Advanced topics#

Multi-node execution#

Using legate#

cuPyNumeric programs can be run in parallel by using the --nodes option to the legate driver, followed by the number of nodes to be used. When running on 2+ nodes, a task launcher must be specified.

Legate currently supports using mpirun, srun, and jsrun as task launchers for multi-node execution via the --launcher command like arguments:

legate --launcher srun --nodes 2 script.py <script options>

Using a manual task manager#

mpirun -np N legate script.py <script options>

It is also possible to use “standard python” in place of the legate driver.

For more details about running multi-node configurations, please see the Distributed Launch chapter of the the Legate documentation.

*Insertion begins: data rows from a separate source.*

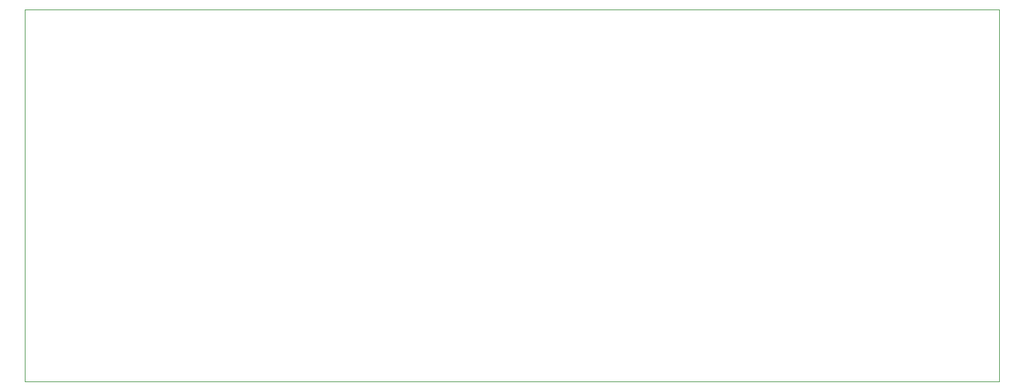
<source format=gbr>
G04 #@! TF.GenerationSoftware,KiCad,Pcbnew,5.0.0-rc2-unknown-da66005~65~ubuntu16.04.1*
G04 #@! TF.CreationDate,2018-05-28T11:28:40+02:00*
G04 #@! TF.ProjectId,AD8113 Breakout LQFP 100,41443831313320427265616B6F757420,rev?*
G04 #@! TF.SameCoordinates,Original*
G04 #@! TF.FileFunction,Profile,NP*
%FSLAX46Y46*%
G04 Gerber Fmt 4.6, Leading zero omitted, Abs format (unit mm)*
G04 Created by KiCad (PCBNEW 5.0.0-rc2-unknown-da66005~65~ubuntu16.04.1) date Mon May 28 11:28:40 2018*
%MOMM*%
%LPD*%
G01*
G04 APERTURE LIST*
%ADD10C,0.100000*%
G04 APERTURE END LIST*
D10*
X101600000Y-74930000D02*
X101600000Y-124460000D01*
X231140000Y-74930000D02*
X101600000Y-74930000D01*
X231140000Y-124460000D02*
X231140000Y-74930000D01*
X101600000Y-124460000D02*
X231140000Y-124460000D01*
M02*

</source>
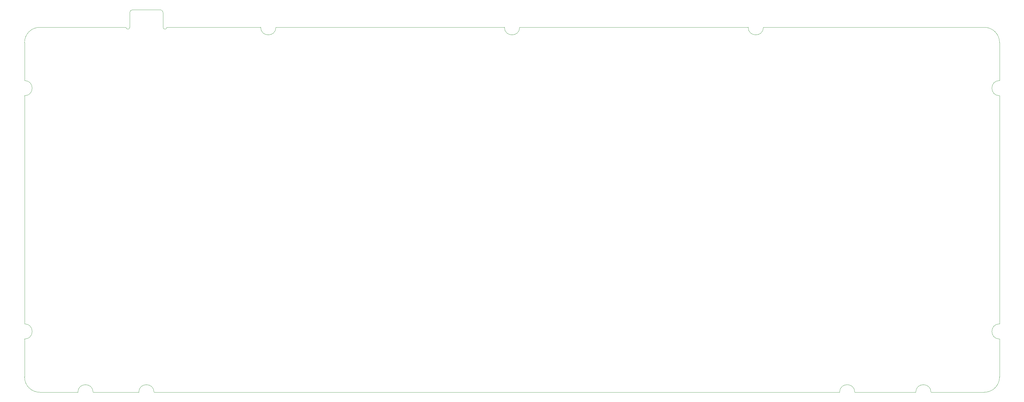
<source format=gbr>
%TF.GenerationSoftware,KiCad,Pcbnew,(6.0.2-0)*%
%TF.CreationDate,2022-03-20T22:32:53+07:00*%
%TF.ProjectId,kb-lone,6b622d6c-6f6e-4652-9e6b-696361645f70,rev?*%
%TF.SameCoordinates,Original*%
%TF.FileFunction,Profile,NP*%
%FSLAX46Y46*%
G04 Gerber Fmt 4.6, Leading zero omitted, Abs format (unit mm)*
G04 Created by KiCad (PCBNEW (6.0.2-0)) date 2022-03-20 22:32:53*
%MOMM*%
%LPD*%
G01*
G04 APERTURE LIST*
%TA.AperFunction,Profile*%
%ADD10C,0.100000*%
%TD*%
G04 APERTURE END LIST*
D10*
X352425000Y-169068750D02*
G75*
G03*
X357187500Y-164306250I0J4762500D01*
G01*
X357187500Y-71437500D02*
X357187500Y-59531250D01*
X283368750Y-54768750D02*
X352425000Y-54768750D01*
X95690000Y-54768842D02*
G75*
G03*
X96880626Y-54768796I595313J0D01*
G01*
X311943750Y-169068750D02*
G75*
G03*
X307181250Y-169068750I-2381250J0D01*
G01*
X95692892Y-50277104D02*
X95690000Y-54768842D01*
X357187500Y-71437500D02*
G75*
G03*
X357187500Y-76200000I0J-2381250D01*
G01*
X52387500Y-59531250D02*
X52387500Y-71437500D01*
X96880626Y-54768796D02*
X126206250Y-54768750D01*
X52387500Y-76200000D02*
G75*
G03*
X52387500Y-71437500I0J2381250D01*
G01*
X88106250Y-169068750D02*
X73818750Y-169068750D01*
X335756250Y-169068750D02*
G75*
G03*
X330993750Y-169068750I-2381250J0D01*
G01*
X73818750Y-169068750D02*
G75*
G03*
X69056250Y-169068750I-2381250J0D01*
G01*
X311943750Y-169068750D02*
X330993750Y-169068750D01*
X278606250Y-54768750D02*
G75*
G03*
X283368750Y-54768750I2381250J0D01*
G01*
X69056250Y-169068750D02*
X57150000Y-169068750D01*
X52387500Y-164306250D02*
G75*
G03*
X57150000Y-169068750I4762500J0D01*
G01*
X357187500Y-147637500D02*
X357187500Y-76200000D01*
X335756250Y-169068750D02*
X352425000Y-169068750D01*
X86287104Y-49277108D02*
X94692896Y-49277108D01*
X85287108Y-50277104D02*
X85287108Y-54768750D01*
X84096482Y-54768796D02*
X57150000Y-54768750D01*
X52387500Y-152400000D02*
G75*
G03*
X52387500Y-147637500I0J2381250D01*
G01*
X57150000Y-54768750D02*
G75*
G03*
X52387500Y-59531250I0J-4762500D01*
G01*
X357187500Y-59531250D02*
G75*
G03*
X352425000Y-54768750I-4762500J0D01*
G01*
X95692892Y-50277104D02*
G75*
G03*
X94692896Y-49277108I-999996J0D01*
G01*
X202406250Y-54768750D02*
G75*
G03*
X207168750Y-54768750I2381250J0D01*
G01*
X84096482Y-54768796D02*
G75*
G03*
X85287108Y-54768750I595313J0D01*
G01*
X126206250Y-54768750D02*
G75*
G03*
X130968750Y-54768750I2381250J0D01*
G01*
X52387500Y-152400000D02*
X52387500Y-164306250D01*
X357187500Y-147637500D02*
G75*
G03*
X357187500Y-152400000I0J-2381250D01*
G01*
X92868750Y-169068750D02*
G75*
G03*
X88106250Y-169068750I-2381250J0D01*
G01*
X52387500Y-76200000D02*
X52387500Y-147637500D01*
X86287104Y-49277108D02*
G75*
G03*
X85287108Y-50277104I0J-999996D01*
G01*
X307181250Y-169068750D02*
X92868750Y-169068750D01*
X357187500Y-152400000D02*
X357187500Y-164306250D01*
X207168750Y-54768750D02*
X278606250Y-54768750D01*
X130968750Y-54768750D02*
X202406250Y-54768750D01*
M02*

</source>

Passing Legion and Realm arguments#

It is also possible to pass options to the Legion and Realm runtime directly, by way of the LEGION_DEFAULT_ARGS and REALM_DEFAULT_ARGS environment variables, for example:

LEGION_DEFAULT_ARGS="-ll:cputsc" legate main.py

Using the GASNet networking backend#

Standard Legate packges come with UCX networking support. To run cuPyNumeric programs with Legate using GASNet requires installing additional separate packages. Please see How Do I Install Legate with the MPI and GASNet wrappers for full details.

Resource Scoping#

Legate provides APIs for resource scoping that can be used in cuPyNumeric programs. For example, to restrict a block of code to only run on GPUs, you can use the following:

from legate.core import TaskTarget, get_legate_runtime

machine = get_legate_runtime().get_machine()
with machine.only(TaskTarget.GPU):
    # code to run only on GPUs

Please see Machine and Resource Scoping for full information.